#### TASK BRIEF:
Output range, inclusive: from the line containing "thumb cmc: (203, 210)" to the line containing "middle dip: (331, 107)". Restate those lines from the data below word for word and only those.

[Structured pose outputs]
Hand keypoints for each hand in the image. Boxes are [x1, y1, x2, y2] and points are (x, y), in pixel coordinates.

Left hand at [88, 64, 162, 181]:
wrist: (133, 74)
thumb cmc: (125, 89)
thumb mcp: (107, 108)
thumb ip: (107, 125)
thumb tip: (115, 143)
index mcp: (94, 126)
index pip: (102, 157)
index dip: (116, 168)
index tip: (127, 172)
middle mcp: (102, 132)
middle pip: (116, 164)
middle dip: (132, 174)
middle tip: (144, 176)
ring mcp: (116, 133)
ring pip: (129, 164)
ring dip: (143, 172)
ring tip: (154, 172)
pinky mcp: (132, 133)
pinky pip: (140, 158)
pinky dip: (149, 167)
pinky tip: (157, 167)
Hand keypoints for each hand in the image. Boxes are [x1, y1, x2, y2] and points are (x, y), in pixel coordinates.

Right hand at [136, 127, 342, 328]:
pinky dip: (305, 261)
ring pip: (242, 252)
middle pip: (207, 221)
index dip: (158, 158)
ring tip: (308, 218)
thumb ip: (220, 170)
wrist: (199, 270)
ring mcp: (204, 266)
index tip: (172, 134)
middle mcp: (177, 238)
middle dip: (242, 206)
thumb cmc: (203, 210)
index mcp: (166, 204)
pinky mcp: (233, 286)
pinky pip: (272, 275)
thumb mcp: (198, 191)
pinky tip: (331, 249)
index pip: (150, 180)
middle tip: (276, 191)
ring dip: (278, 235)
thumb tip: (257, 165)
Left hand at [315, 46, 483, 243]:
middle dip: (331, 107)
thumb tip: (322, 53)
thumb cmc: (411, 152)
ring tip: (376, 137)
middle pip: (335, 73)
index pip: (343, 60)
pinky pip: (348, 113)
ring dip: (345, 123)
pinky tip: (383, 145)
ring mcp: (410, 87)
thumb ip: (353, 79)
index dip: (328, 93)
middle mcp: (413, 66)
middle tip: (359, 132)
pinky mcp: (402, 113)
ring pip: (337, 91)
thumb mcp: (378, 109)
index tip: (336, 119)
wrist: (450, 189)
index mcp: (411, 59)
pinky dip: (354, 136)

--

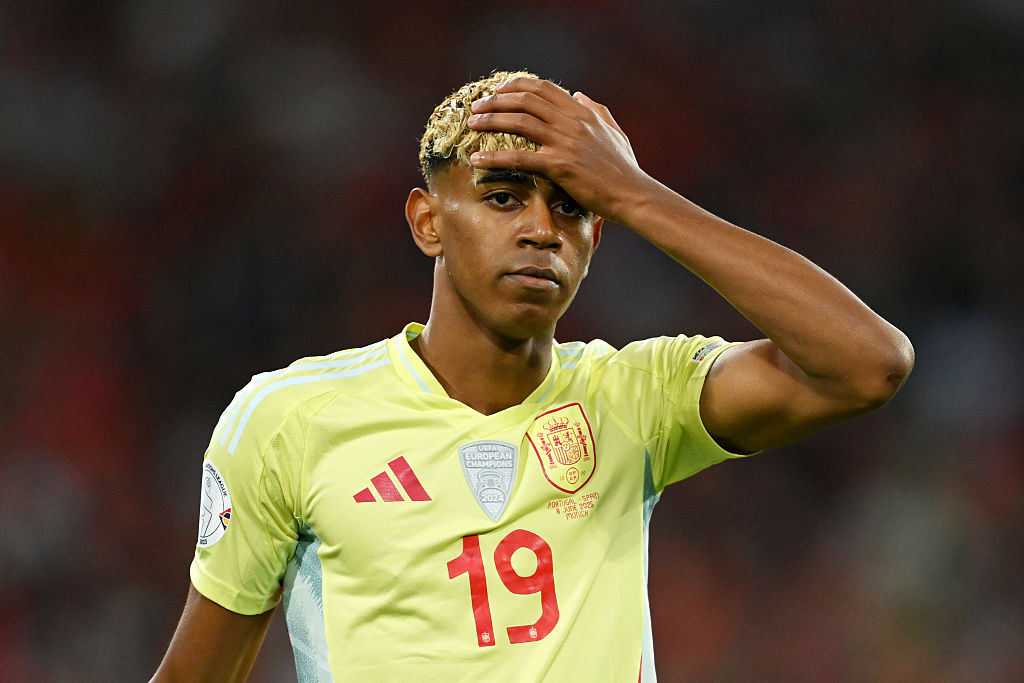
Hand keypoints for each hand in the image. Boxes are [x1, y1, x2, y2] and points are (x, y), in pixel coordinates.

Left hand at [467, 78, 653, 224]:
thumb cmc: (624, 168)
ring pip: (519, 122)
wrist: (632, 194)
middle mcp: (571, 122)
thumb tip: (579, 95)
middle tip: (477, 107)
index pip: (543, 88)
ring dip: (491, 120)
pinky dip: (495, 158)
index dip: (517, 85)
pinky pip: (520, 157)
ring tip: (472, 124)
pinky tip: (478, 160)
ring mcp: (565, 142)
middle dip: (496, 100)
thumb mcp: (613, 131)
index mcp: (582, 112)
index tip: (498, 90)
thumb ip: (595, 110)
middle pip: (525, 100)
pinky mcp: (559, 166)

#### SOLUTION FOR THIS EXERCISE:
thumb cmc: (203, 210)
index mcp: (166, 204)
pinky mcp: (233, 286)
pinky pip: (272, 275)
thumb mcp: (198, 191)
pinky tip: (331, 249)
index pip: (150, 180)
middle tip: (276, 191)
ring dip: (278, 235)
thumb tip: (257, 165)
Left hand at [315, 46, 483, 243]:
middle dip: (331, 107)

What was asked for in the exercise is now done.